### WORK TASK
Word for word, restate all the records; images are not part of the copy.

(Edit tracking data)
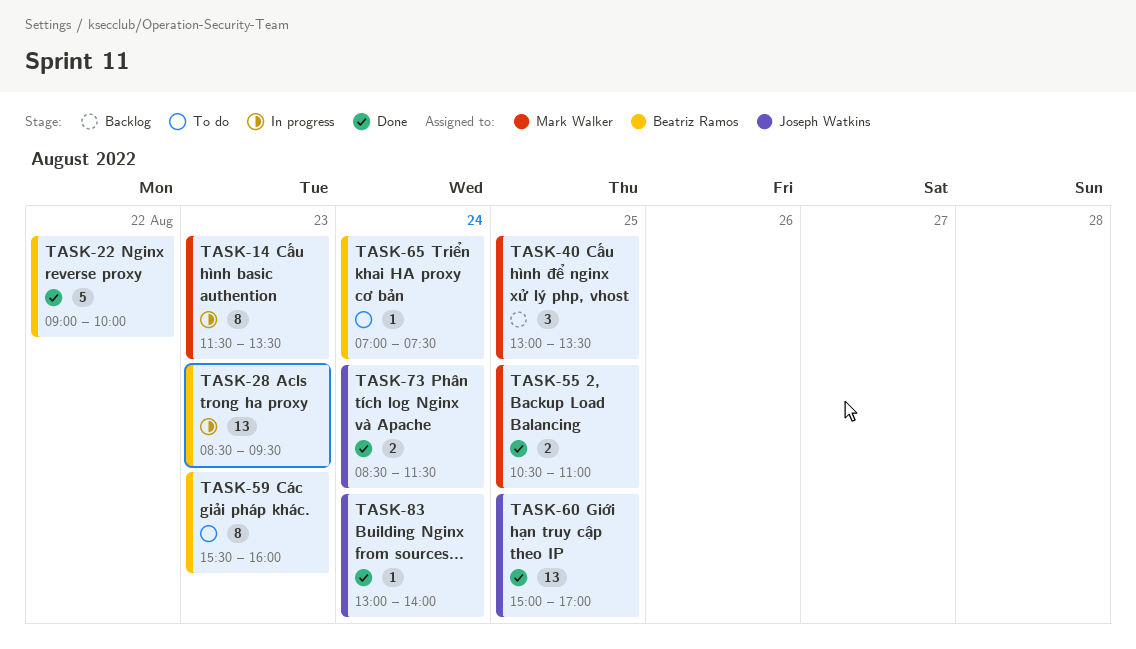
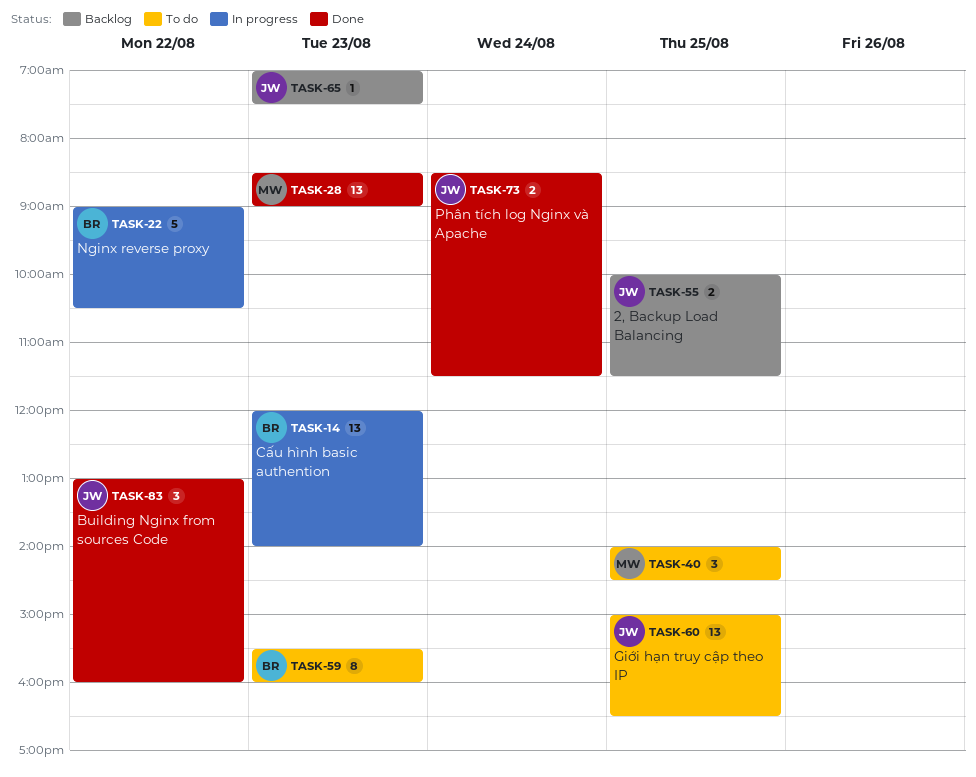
TASK-14, owner: Mark Walker -> Beatriz Ramos
TASK-14, estimate: 8 -> 13
TASK-14, begins: 11:30 -> 12:00
TASK-14, ends: 13:30 -> 14:00
TASK-22, status: Done -> In progress
TASK-22, ends: 10:00 -> 10:30
TASK-28, status: In progress -> Done
TASK-28, owner: Beatriz Ramos -> Mark Walker
TASK-28, ends: 09:30 -> 09:00
TASK-40, status: Backlog -> To do
TASK-40, begins: 13:00 -> 14:00
TASK-40, ends: 13:30 -> 14:30
TASK-55, status: Done -> Backlog
TASK-55, owner: Mark Walker -> Joseph Watkins
TASK-55, begins: 10:30 -> 10:00
TASK-55, ends: 11:00 -> 11:30
TASK-60, status: Done -> To do
TASK-60, ends: 17:00 -> 16:30
TASK-65, status: To do -> Backlog
TASK-65, owner: Beatriz Ramos -> Joseph Watkins
TASK-65, day: Aug 24 -> Aug 23
TASK-83, estimate: 1 -> 3
TASK-83, day: Aug 24 -> Aug 22
TASK-83, ends: 14:00 -> 16:00

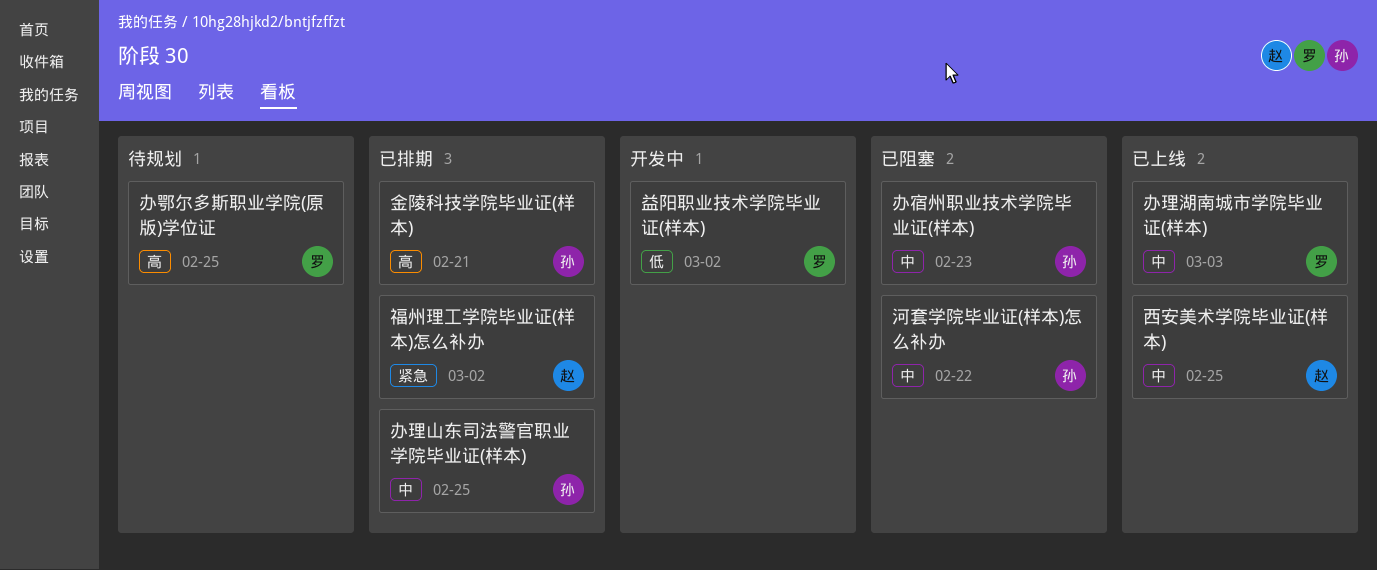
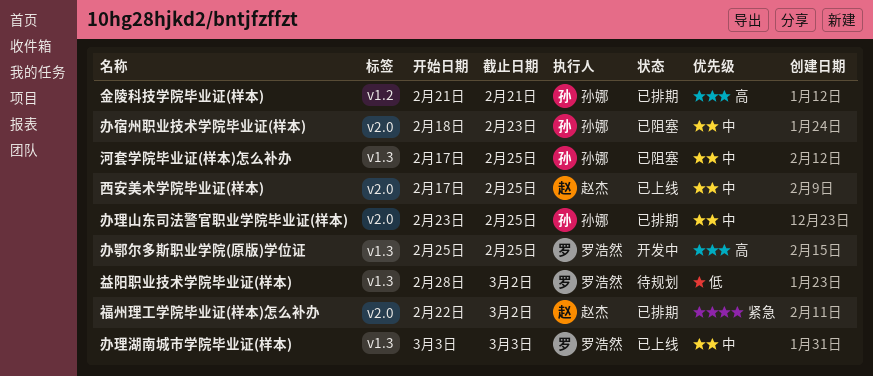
办鄂尔多斯职业学院(原版)学位证, status: 待规划 -> 开发中
河套学院毕业证(样本)怎么补办, due: Feb 22 -> Feb 25
益阳职业技术学院毕业证(样本), status: 开发中 -> 待规划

### RESULT
TASK-14, owner: Mark Walker -> Beatriz Ramos
TASK-14, estimate: 8 -> 13
TASK-14, begins: 11:30 -> 12:00
TASK-14, ends: 13:30 -> 14:00
TASK-22, status: Done -> In progress
TASK-22, ends: 10:00 -> 10:30
TASK-28, status: In progress -> Done
TASK-28, owner: Beatriz Ramos -> Mark Walker
TASK-28, ends: 09:30 -> 09:00
TASK-40, status: Backlog -> To do
TASK-40, begins: 13:00 -> 14:00
TASK-40, ends: 13:30 -> 14:30
TASK-55, status: Done -> Backlog
TASK-55, owner: Mark Walker -> Joseph Watkins
TASK-55, begins: 10:30 -> 10:00
TASK-55, ends: 11:00 -> 11:30
TASK-60, status: Done -> To do
TASK-60, ends: 17:00 -> 16:30
TASK-65, status: To do -> Backlog
TASK-65, owner: Beatriz Ramos -> Joseph Watkins
TASK-65, day: Aug 24 -> Aug 23
TASK-83, estimate: 1 -> 3
TASK-83, day: Aug 24 -> Aug 22
TASK-83, ends: 14:00 -> 16:00

办鄂尔多斯职业学院(原版)学位证, status: 待规划 -> 开发中
河套学院毕业证(样本)怎么补办, due: Feb 22 -> Feb 25
益阳职业技术学院毕业证(样本), status: 开发中 -> 待规划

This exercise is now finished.